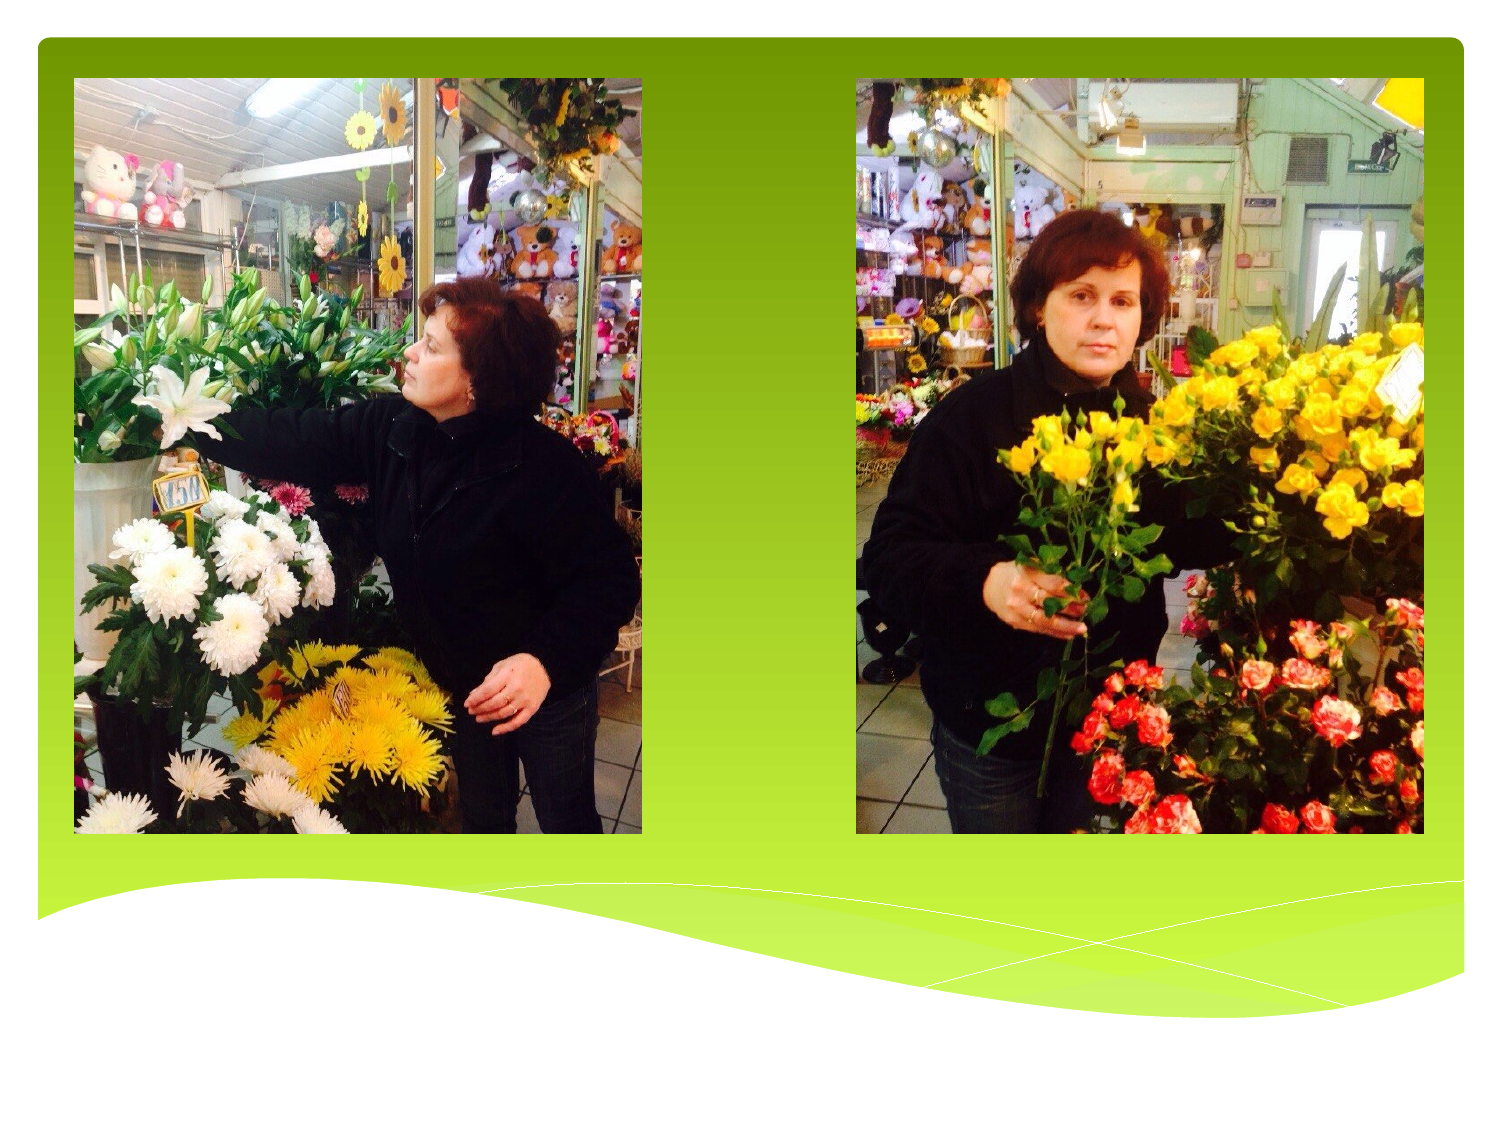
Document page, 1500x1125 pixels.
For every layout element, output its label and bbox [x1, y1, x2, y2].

picture [855, 77, 1424, 834]
picture [73, 77, 642, 834]
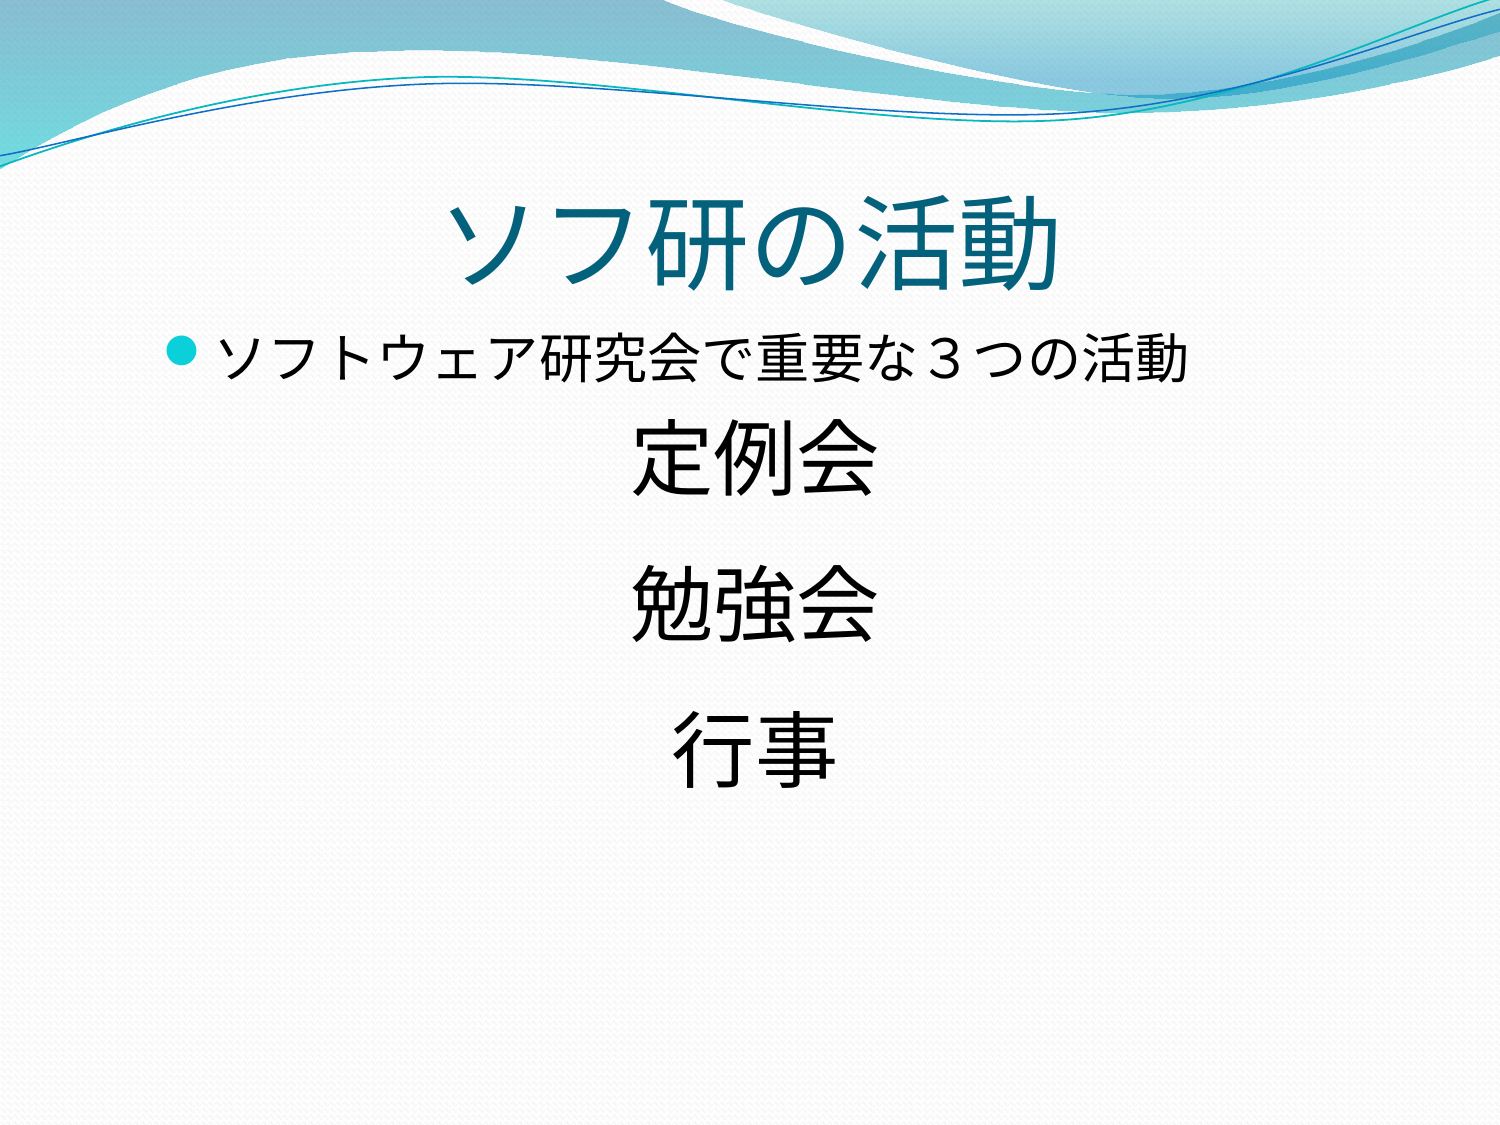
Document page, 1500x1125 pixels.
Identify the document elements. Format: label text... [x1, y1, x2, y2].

list ソフトウェア研究会で重要な３つの活動 定例会 勉強会 行事 [147, 317, 1363, 1038]
title ソフ研の活動 [75, 115, 1425, 303]
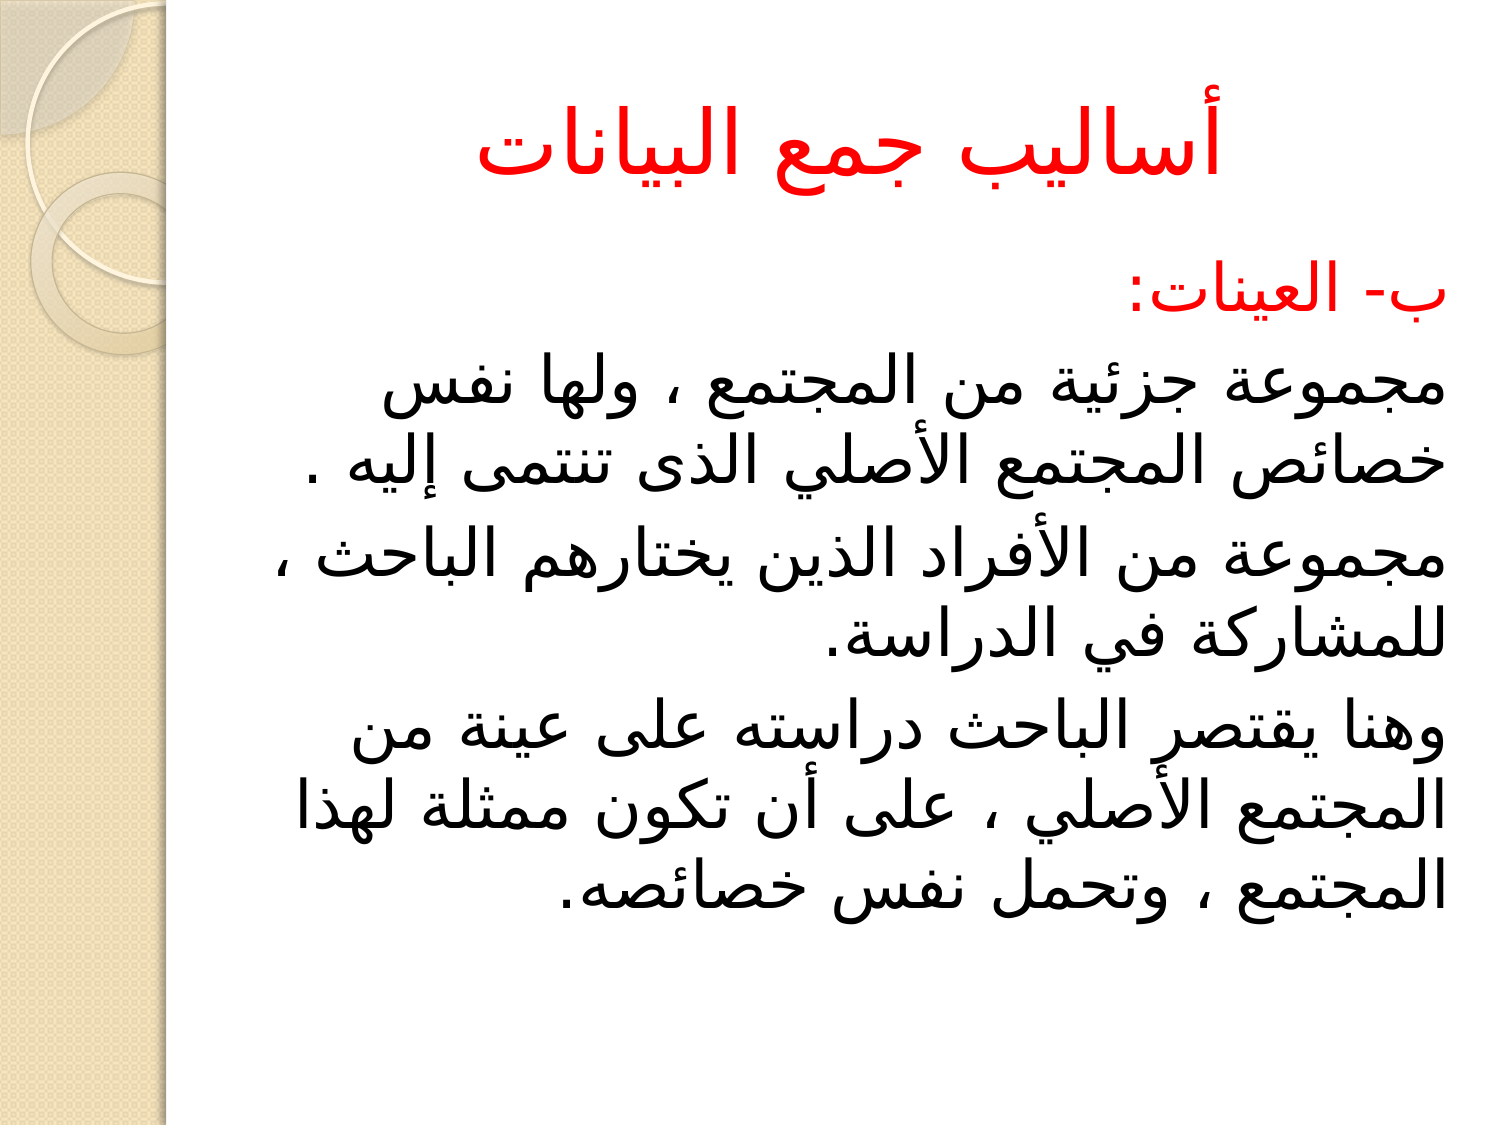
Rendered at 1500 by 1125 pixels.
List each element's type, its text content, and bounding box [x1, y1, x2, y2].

title أساليب جمع البيانات [235, 45, 1466, 233]
list ب- العينات: مجموعة جزئية من المجتمع ، ولها نفس خصائص المجتمع الأصلي الذى تنتمى إليه . مجموعة من الأفراد الذين يختارهم الباحث ، للمشاركة في الدراسة. وهنا يقتصر الباحث دراسته على عينة من المجتمع الأصلي ، على أن تكون ممثلة لهذا المجتمع ، وتحمل نفس خصائصه. [235, 237, 1466, 1025]
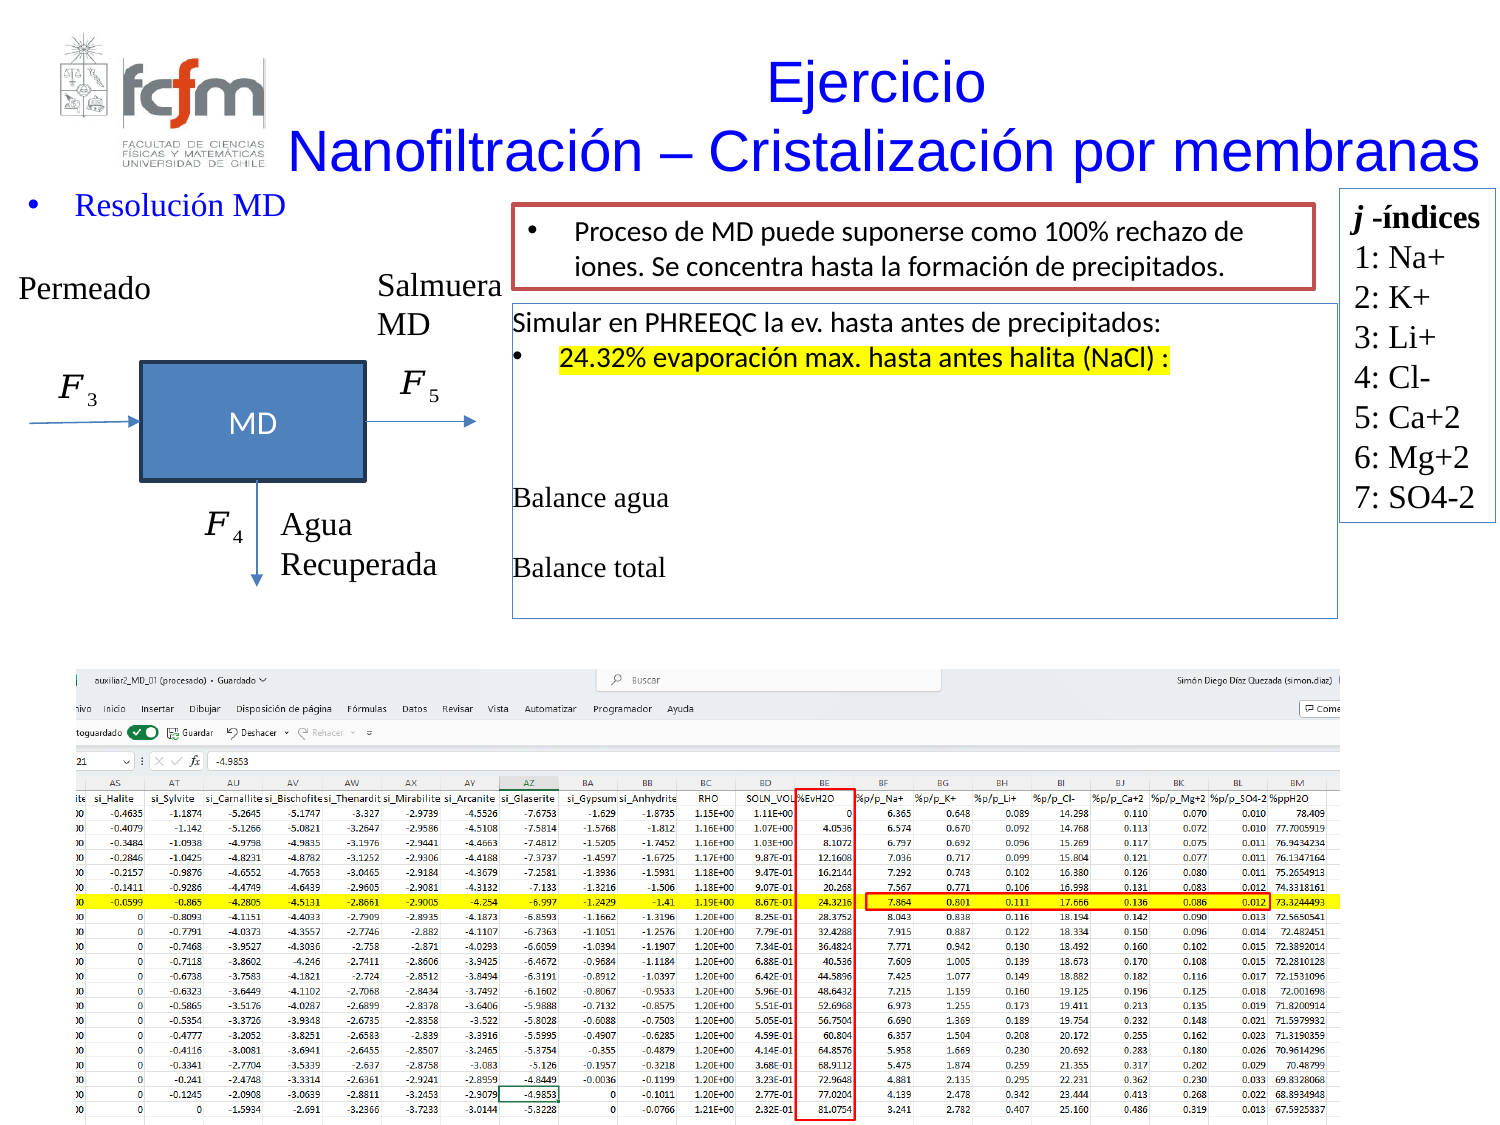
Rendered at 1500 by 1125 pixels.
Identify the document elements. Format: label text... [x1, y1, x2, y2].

text_box Agua Recuperada [265, 494, 453, 590]
text_box Proceso de MD puede suponerse como 100% rechazo de iones. Se concentra hasta la formación de precipitados. [511, 202, 1316, 291]
text_box Ejercicio Nanofiltración – Cristalización por membranas [430, 19, 1323, 209]
text_box Permeado [3, 259, 167, 314]
picture [76, 669, 1340, 1125]
text_box j -índices 1: Na+ 2: K+ 3: Li+ 4: Cl- 5: Ca+2 6: Mg+2 7: SO4-2 [1339, 188, 1496, 523]
text_box Resolución MD [12, 176, 781, 231]
text_box MD [139, 360, 367, 483]
text_box Salmuera MD [362, 255, 518, 350]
+ + + + +
| Work to complete |
All of the data is to be returned exactly, with no pictures included.

| Solution to this problem |
Document page, 1500x1125 pixels.
For every layout element, output its label and bbox [x1, y1, x2, y2].

picture [855, 77, 1424, 834]
picture [73, 77, 642, 834]
Document page, 1500x1125 pixels.
Identify the document elements. Format: label text... [x1, y1, x2, y2].

list ソフトウェア研究会で重要な３つの活動 定例会 勉強会 行事 [147, 317, 1363, 1038]
title ソフ研の活動 [75, 115, 1425, 303]
Rendered at 1500 by 1125 pixels.
List each element's type, its text content, and bounding box [x1, y1, x2, y2].

title أساليب جمع البيانات [235, 45, 1466, 233]
list ب- العينات: مجموعة جزئية من المجتمع ، ولها نفس خصائص المجتمع الأصلي الذى تنتمى إليه . مجموعة من الأفراد الذين يختارهم الباحث ، للمشاركة في الدراسة. وهنا يقتصر الباحث دراسته على عينة من المجتمع الأصلي ، على أن تكون ممثلة لهذا المجتمع ، وتحمل نفس خصائصه. [235, 237, 1466, 1025]
Rendered at 1500 by 1125 pixels.
Identify the document elements. Format: label text... [x1, y1, x2, y2].

text_box Agua Recuperada [265, 494, 453, 590]
text_box Proceso de MD puede suponerse como 100% rechazo de iones. Se concentra hasta la formación de precipitados. [511, 202, 1316, 291]
text_box Ejercicio Nanofiltración – Cristalización por membranas [430, 19, 1323, 209]
text_box Permeado [3, 259, 167, 314]
picture [76, 669, 1340, 1125]
text_box j -índices 1: Na+ 2: K+ 3: Li+ 4: Cl- 5: Ca+2 6: Mg+2 7: SO4-2 [1339, 188, 1496, 523]
text_box Resolución MD [12, 176, 781, 231]
text_box MD [139, 360, 367, 483]
text_box Salmuera MD [362, 255, 518, 350]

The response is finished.